Amateur athletes often think that pros have the luxury of being able to train more, in reality it is the rest that makes the difference. “I was definitely sacrificing sleep before! When you are doing that it feels like the right thing to do and it doesn’t feel that bad but now I don’t know how I used to get up at 4.30am to train and then do a full day at work. I can’t even make a masters swim session at 6am now as it feels too early”

In reality it isn’t just sleep, it’s time. No more skipping core sessions or foregoing stretching, eating proper meals instead of grabbing something on the run will all make a difference, “I can now fit in a gym session twice a week and I’m probably managing to get in a couple of extra run and bike sessions” Astle explains. 

Consistency is key

We asked Astle what she has learnt on her triathlon journey that she wished she had known at the start, “it is a bit boring but consistency is the main thing” she explains, “ People like the hero sessions but that is not what makes the difference. Swimming, if you have not grown up doing it, is really hard. You have to spend 2-3 years of consistent swimming, going two or three times a week. You just have to accept that it is boring and frustrating but it's time in the pool.” 

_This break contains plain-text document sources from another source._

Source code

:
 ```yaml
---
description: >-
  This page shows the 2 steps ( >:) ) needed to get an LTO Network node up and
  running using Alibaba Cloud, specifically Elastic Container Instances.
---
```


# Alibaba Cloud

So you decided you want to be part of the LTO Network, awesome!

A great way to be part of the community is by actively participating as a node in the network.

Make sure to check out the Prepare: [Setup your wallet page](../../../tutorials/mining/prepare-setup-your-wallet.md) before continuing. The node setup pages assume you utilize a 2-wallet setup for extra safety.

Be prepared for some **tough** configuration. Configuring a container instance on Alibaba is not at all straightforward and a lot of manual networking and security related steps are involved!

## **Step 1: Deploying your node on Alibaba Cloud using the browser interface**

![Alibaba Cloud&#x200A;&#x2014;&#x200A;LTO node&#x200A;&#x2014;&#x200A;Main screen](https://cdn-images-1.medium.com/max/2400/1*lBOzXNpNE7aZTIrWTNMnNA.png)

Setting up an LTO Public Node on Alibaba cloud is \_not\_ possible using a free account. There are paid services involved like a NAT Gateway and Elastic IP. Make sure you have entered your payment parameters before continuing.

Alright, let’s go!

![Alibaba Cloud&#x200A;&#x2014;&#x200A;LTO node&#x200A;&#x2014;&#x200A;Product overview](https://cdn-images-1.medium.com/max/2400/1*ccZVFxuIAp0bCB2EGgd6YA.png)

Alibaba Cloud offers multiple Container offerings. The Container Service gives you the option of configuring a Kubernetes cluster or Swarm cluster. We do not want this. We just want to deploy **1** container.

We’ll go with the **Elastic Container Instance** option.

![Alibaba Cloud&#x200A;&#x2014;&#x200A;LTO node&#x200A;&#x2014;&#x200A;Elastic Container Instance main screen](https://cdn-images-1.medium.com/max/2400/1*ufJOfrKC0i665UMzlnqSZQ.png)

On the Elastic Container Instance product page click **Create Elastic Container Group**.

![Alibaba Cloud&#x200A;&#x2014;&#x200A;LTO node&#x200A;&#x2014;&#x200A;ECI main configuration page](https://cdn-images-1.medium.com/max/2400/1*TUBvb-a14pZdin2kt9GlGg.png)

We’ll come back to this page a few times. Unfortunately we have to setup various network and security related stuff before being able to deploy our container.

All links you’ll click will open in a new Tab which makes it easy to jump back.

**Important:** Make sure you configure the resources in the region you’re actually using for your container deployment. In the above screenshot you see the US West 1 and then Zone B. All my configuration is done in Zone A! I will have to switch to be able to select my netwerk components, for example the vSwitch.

Don’t be afraid of big goals
 “I wish I could go back and tell myself that you can have big goals and you can go after them. It’s not ridiculous to have really big crazy goals.” Whilst winning Ironman Mallorca is one big goal realized Astle has far more to come and is looking ahead to the World Championship qualifiers at St. Georges and of course Kona, where she is still reigning age-group champion thanks to the cancellations of events due to COVID-19, “I don’t believe in focusing on positions or outcomes, I’m aiming for my best race. Positions are so dependent on other people. At the world champ races, you get 20% of people who over perform 40-50% who underperform and the rest as expected. If I had the type of race I am capable of I would hope to be at least top ten at St George which will give me a good experience of a professional World Champs race and a good position for Kona.”